Unicity Distance

Theorem
  H(K|C^n) = H(K) + H(P^n) - H(C^n)

Proof
Note that:

    H(K,C^n,P^n) = H(C^n|K,P^n) + H(K,P^n)
             = H(P^n|K,C^n) + H(K,C^n)
and that H(C|K,P)=H(P|K,C)=0 since the encryption is deteremined completely by the message (or ciphertext) and the key. Further, K and P are chosen independently. Therefore:
   H(K,C^n,P^n) = H(K,C^n) = H(K) + H(P^n)
   H(K,C^n) = H(K|C^n) + H(C^n)
Combining the equalities completes the proof.

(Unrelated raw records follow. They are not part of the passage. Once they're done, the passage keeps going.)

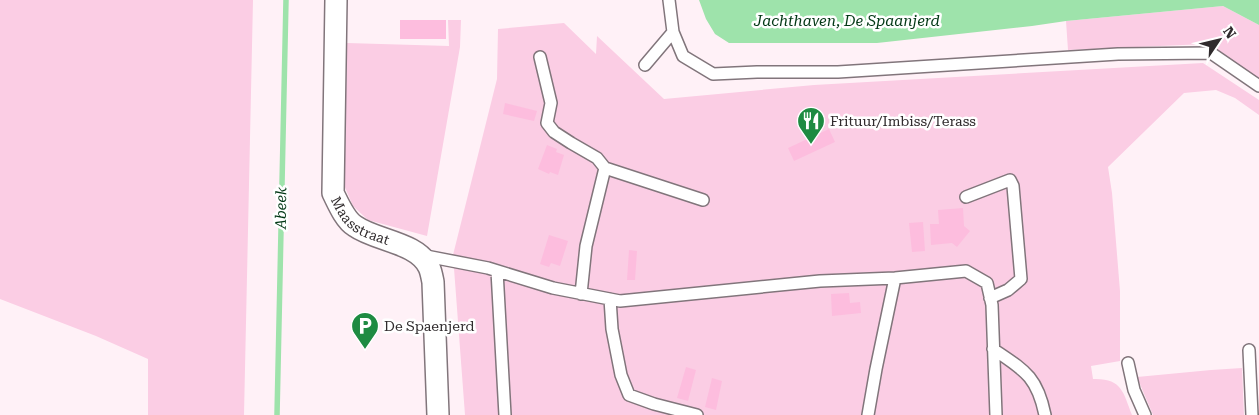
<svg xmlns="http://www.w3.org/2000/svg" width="1259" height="415" font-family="'Roboto Serif',serif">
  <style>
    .green { fill: #fbcde4 }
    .water { fill: #9ee3ab }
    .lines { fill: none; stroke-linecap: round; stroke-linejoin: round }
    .stream { stroke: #9ee3ab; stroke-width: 5.5 }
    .building { fill: #fdbdde }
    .service-casing { stroke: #81757b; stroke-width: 14 }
    .minor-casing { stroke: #81757b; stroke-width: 24 }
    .service { stroke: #fff; stroke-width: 11 }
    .minor { stroke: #fff; stroke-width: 21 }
    .labels { text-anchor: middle; stroke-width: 5; stroke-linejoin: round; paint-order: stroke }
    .poi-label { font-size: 14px; fill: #302b2d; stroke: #fff; text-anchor: start }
    .street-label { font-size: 14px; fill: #302b2d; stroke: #fff }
    .water-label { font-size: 15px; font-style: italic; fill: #013714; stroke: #fff }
  </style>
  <rect width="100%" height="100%" fill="#fff1f7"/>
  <path class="green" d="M0,0H253L244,415H148V359L96,336L0,299Z
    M1223,6L1259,25V79L1206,44L1068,50L1066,21Z
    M448,20H461L460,47L427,236L368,220L353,206L344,185L347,43L449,46Z
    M564,23L596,54L597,36L664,99L814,85L1203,63L1259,100V115L1235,98L1216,90L1184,93L1108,167L1112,193L1120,291V361L1091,366L1093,379C1122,378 1123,392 1132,415H465L453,255L497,79L498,29Z
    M1242,368L1244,415H1153L1137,377L1211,370Z"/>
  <path class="water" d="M699,0H1259V25L1223,6L1066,21L1032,26L877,43H729L715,34L706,19Z"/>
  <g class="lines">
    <path class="stream" d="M277,415L286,0"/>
  </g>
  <path class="building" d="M400,20H446V39H400Z
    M505,103L537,111L534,121L503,114Z
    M829,129L835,142L794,161L788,148Z
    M547,145L557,149L556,152L564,155L558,175L550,172L549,174L538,169Z
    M963,208L964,226L970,231L957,247L952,243L931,245L930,224H939L938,210Z
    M923,222L925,251L912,252L909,223Z
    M549,235L568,241L560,266L551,263L549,267L540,264Z
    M629,250L637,251L635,280H627Z
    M849,293L850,303L860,302L861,313L832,316L831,294Z
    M686,367L696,370L688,401L677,398Z
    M712,378L722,381L716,410L705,407Z"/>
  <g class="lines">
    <defs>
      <path id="service" d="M669,0L673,32L683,56L713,74L757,72H838L1118,54L1211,53L1259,86
        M540,57L551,103L547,123L554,132L571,143L597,158L605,168L586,246L581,294
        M645,65L673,32
        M605,168L703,200
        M966,197L1010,180L1013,186L1021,279L1008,290L990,298
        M421,255L488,268L553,288L620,301L820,281L895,278L966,271L987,283L992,305L996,415
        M497,271L505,415
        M610,299L612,329L621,375L629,395L654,404L697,415
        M993,349C1024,370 1037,376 1045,415
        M1249,350L1252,415
        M1128,363L1134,390L1145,415
        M868,415L876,369L895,278"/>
      <g id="minor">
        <path id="s1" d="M336,0L333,193C338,203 345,220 355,226C376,241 417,242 429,267C431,271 432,277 433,282L438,415"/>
      </g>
    </defs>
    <use href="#service" class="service-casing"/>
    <use href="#minor" class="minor-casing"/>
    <use href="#service" class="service"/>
    <use href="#minor" class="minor"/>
  </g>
  <defs>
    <symbol id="restaurant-pin" viewBox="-11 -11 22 30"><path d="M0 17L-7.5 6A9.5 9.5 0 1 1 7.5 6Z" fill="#1e8b42" stroke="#fff"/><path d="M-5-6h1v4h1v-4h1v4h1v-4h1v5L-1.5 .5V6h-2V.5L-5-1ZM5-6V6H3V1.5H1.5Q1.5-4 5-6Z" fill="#fff"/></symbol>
    <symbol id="parking-pin" viewBox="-11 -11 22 30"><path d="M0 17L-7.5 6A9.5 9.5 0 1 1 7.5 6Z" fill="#1e8b42" stroke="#fff"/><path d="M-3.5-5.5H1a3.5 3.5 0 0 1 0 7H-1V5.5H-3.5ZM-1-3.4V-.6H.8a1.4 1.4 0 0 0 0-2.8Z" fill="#fff"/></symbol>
  </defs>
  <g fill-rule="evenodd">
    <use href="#restaurant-pin" x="795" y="105" width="32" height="43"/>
    <use href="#parking-pin" x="349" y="310" width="32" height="43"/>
  </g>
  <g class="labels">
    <g class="poi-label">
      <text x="830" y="126">Frituur/Imbiss/Terass</text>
      <text x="384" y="331">De Spaenjerd</text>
    </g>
    <g class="street-label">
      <text dy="5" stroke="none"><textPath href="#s1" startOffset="234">Maasstraat</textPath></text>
    </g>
    <g class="water-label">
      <text x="847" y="26">Jachthaven, De Spaanjerd</text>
      <text transform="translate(281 208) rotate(-89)" y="5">Abeek</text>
    </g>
  </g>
  <g transform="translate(1219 40) rotate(55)" stroke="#ffffff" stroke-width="4" paint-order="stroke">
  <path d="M0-4L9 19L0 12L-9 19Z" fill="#302b2d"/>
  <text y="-8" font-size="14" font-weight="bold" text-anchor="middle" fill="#302b2d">N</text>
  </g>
</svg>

The entropy H(K|C^n) has as upper bound the average number s_n of spurious keys associated with a ciphertext. That is, define:

    K(y) = { k in K | exists x in P^n, p(x)>0, and e_k(x)=y }
the set of keys which could possibly connect a plaintext with a given ciphertext. Its probabilistic average is s_n:
    s_n = sum_{y in C^n} p(y)( |K(y)|-1 )
        = -1 + sum_{y in C^n} p(y) |K(y)| 
So
    H(K|C^n) = sum_y p(y)H(K|y)
             <= sum_y p(y) log | K(y) |
             <= log sum_y p(y) log |K(y)|
             = log ( s_n + 1 )

Definition
The entropy of a natural language L is defined as the limit

    H_L = lim_{n to infinity} H(P^n) / n
and the redundancy of the language as:
   R_L = 1 - ( H_L / log |P| )
See Stinson, the class text, for further discussion.

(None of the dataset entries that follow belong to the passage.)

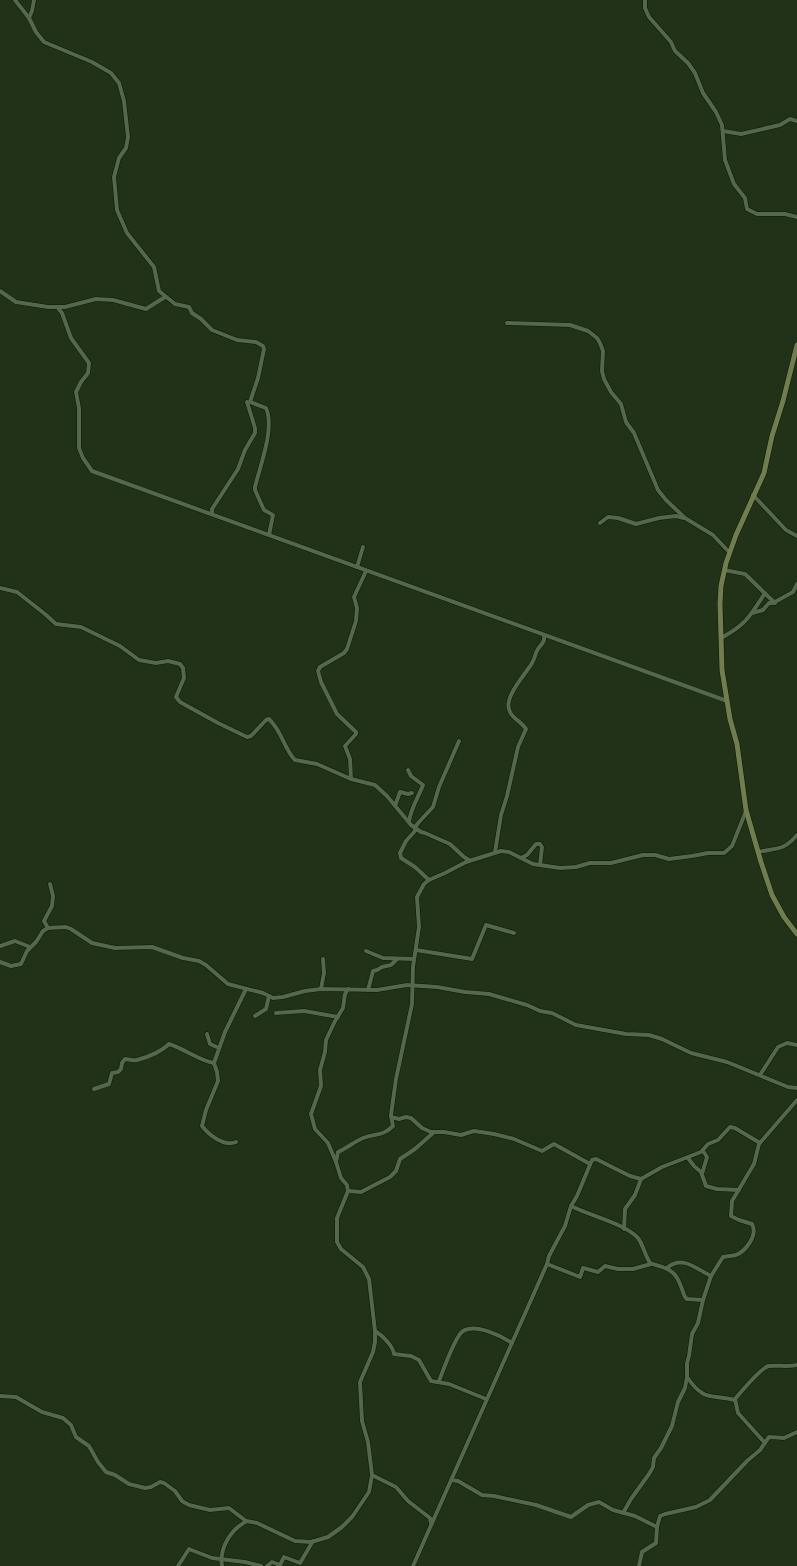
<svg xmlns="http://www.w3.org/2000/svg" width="797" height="1566" font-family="'DM Sans',sans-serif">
<rect width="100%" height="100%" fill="#213219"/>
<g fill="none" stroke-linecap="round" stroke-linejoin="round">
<g stroke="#0a1a03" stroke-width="5">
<g id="street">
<path d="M15,0L29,18L36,32L44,42L92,62L111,73L119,83L124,101L128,137L126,148L119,158L114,177L117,210L127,233L154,267L159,291L175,304L189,307L192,313L201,319L212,330L237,340L256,342L263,346L264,349L258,378L250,402L266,408C275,428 260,466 255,487V490L264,510L273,515L269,535"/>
<path d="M645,0V8L649,17L671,42L675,51L688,63L695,73L703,93L716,112L722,125L725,160L734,184L745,198L747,209L757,214H785L797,217"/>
<path d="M29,18L32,11L34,0"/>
<path d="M723,131L741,134L780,125L790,119L797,121"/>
<path d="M0,291L16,302L48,307H65L96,299L113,300L146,309L165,297"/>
<path d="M58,308L62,313L71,338L89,363L88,373L81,382L76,392L79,408V448L83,458L92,471L727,701"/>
<path d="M507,323L570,325L588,331L597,338L600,343L603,351L602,371L604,379L611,392L621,404L626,422L634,433L658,490L666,500L685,518L713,535L729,552"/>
<path d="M753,495L786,530L797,536"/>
<path d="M212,514V509L238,469L245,450L255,433V428L247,402"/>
<path d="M600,523L608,517L618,518L636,524L659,518L676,516L684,518"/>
<path d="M357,567L363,547"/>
<path d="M724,570L745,574L775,603"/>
<path d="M0,588L17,592L45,614L56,624L81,627L120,646L139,660L156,663L168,661L180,664L183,668L184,678L176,697L180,702L218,723L247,737L251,736L266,720L269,719C282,731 284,749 295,760L317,764L351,779L375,785L387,796L411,825L421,832L425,833L450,844L464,857L469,860"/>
<path d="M752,613L763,610L769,603H773L793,592L797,584"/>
<path d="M721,638C746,625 750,616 765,593"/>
<path d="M408,770L411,776L423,785C419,796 410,810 409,822"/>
<path d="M351,779L350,759L345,746L356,734V732L337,714L321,682L318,671L320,667L344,653L347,649L356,621L357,608L354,597L366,571"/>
<path d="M395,806L400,792L408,794L412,793"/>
<path d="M495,852L501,815L507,796L518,747L526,729C522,722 513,719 510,712C502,698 526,674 532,663C535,659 535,653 538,649C542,643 545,642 544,635"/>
<path d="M758,852C776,848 784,851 797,835"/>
<path d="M521,858L527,855L536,844H540L542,847L540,865"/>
<path d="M429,880L415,867L401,858L400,853L406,841L415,831V827L419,822L433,807L439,787L459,741"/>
<path d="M48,928L44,921L52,906L53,896L50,884"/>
<path d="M0,946L15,941L30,947"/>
<path d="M416,950L472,959L486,925L514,933"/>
<path d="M366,951L383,958L414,959"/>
<path d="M0,962L11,966L21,964L27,951L36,942L43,931L48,928L66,927L71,929L92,943L115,948L152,947L183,958L199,961L206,965L228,984L263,993L273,998L283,997L305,991L321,989L377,990L407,985L437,987L465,992L489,994L527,1005L540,1011L552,1013L576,1025L626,1034L649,1035L662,1039L691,1053L727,1062L788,1087L797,1088"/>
<path d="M321,989L324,973L323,959"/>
<path d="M368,990L373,971L377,970L382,967L391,965L397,959"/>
<path d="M276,1013L304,1011L338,1017"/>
<path d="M255,1016L266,1009L269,996"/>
<path d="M207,1034L210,1044L219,1048"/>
<path d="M760,1075L778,1047L787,1043L797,1045"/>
<path d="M94,1089L109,1084L112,1073L118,1072L121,1069L122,1063L125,1059C129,1059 134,1061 137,1060C148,1057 161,1052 169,1044C185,1049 198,1060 214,1063"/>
<path d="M391,1117L399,1119L406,1117L411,1118L422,1128L431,1132H444L461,1135L474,1131L494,1134L514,1139L542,1151L554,1144L590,1164"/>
<path d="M236,1142C224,1147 209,1135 202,1126L206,1110L218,1081L217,1072L214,1063L225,1032L246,989"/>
<path d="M688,1158L694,1166L701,1172L706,1186L717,1189L739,1190"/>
<path d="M336,1162L338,1152C347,1148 354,1142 363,1138C375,1133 382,1137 393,1126L391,1115L396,1079L412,1004L413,967L419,927L417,897L424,884L429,880L445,873L466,862L501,851L509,852L533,864L560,868L576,867L590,863H611L643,855H655L669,859L692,856L708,853H724L732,846L746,811"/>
<path d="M702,1174L707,1157L703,1151"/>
<path d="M348,1191L361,1192L390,1177L396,1171L400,1159L415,1149L433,1133"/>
<path d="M571,1206C588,1215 626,1224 638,1238C643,1245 645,1255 650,1263C655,1265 660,1266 665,1268C679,1273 680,1286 685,1297L687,1299L703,1300"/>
<path d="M624,1229L625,1209L635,1195L641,1179"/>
<path d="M547,1264L580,1277L583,1268L598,1272L605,1266L618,1269H633L651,1264"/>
<path d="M667,1268C682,1255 695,1268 711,1276"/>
<path d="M375,1331C382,1335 393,1346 394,1354L411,1356L419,1360L431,1381L449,1384L486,1399"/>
<path d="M687,1377C704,1402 711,1394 735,1400"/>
<path d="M439,1381C443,1371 455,1336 463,1331C476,1323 501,1336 512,1343"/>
<path d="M0,1396L16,1397L42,1412L63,1418L71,1425L76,1437L89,1446L98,1462L106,1472L115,1475L129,1484L145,1488L151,1487L160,1482L164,1483L175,1491L182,1501L189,1505L210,1510L229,1508L246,1521L257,1523L295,1541L311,1542L328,1537L342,1527L352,1517L369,1492L372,1475L368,1442L362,1421L360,1382L373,1352L375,1342V1331L369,1279L363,1267L341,1249L337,1242V1218L348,1191L347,1185L341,1178L336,1162L328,1143L315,1129L311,1114L321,1086L320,1070L325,1052L326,1040L335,1021L343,1008L345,994L348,989"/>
<path d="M765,1443L738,1413L735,1399C740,1393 762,1367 769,1366C778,1365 787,1367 797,1365"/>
<path d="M372,1475L396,1487L408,1501L430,1518L431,1523"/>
<path d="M452,1480L458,1481L482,1495L494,1496L536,1505L571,1517L588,1505L599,1502L613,1510L635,1516L657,1527"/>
<path d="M623,1513L631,1499L649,1474L653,1467L654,1458L661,1448L672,1426L678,1402L685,1388L687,1377V1363L689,1356L692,1334L698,1323L703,1300L711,1276L723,1257C727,1256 732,1256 736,1255C746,1251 758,1235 752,1224L739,1220L731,1216L732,1201L754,1164L759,1144L797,1100"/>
<path d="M178,1566L189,1549L212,1558L245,1562L261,1566"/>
<path d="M222,1566C219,1548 231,1529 247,1521"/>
<path d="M267,1566L272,1562L280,1565L284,1557L300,1563L313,1541"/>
<path d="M413,1566L547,1264L549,1256L565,1226L571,1206L577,1196L592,1160L596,1159L630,1176L641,1179L662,1167L701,1152L708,1144L718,1140L730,1127L735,1128L760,1143"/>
<path d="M639,1566L642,1552L656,1543L657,1527L660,1516L665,1514L696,1507L710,1500L747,1461L760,1450L769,1437L784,1438L797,1432"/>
</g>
</g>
<g stroke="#0a1a03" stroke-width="6">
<path id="secondary" d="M797,345L783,401L772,436L764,473L736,535L726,563L721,586L720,604L722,670L730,719L737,744L746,810L761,862L772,895L784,917L797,934"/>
</g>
<use href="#street" stroke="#55684c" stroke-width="4"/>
<use href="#secondary" stroke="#727d4f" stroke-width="5"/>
</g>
</svg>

We make a few more assumptions and approximations. Using these approximations:

    H(P^n) =(approx) n H_L = n(1-R_L)log |P|,
    H(C^n) <= n log |C|,
we combine inequalities to yeild:
    log( s_n + 1 ) >= H(K) - n R_L log |P|

Theorem (Unicity distance)
The expected number of spurious keys in a cryptosystem where |C| = |P| and where keys are chosen equally likely, so that H(K) = log |K|, is:

   s_n >= ( |K| / |P|^(n R_L) ) - 1 
The unicity distance is that value of n for which the right hand side becomes zero, and is a lower bound to the number of characters needed in order to discover the key,
     n =(approx) log |K| / ( R_L log |P| )

As an example, for the substitution cipher and english, the unicity distance is 25.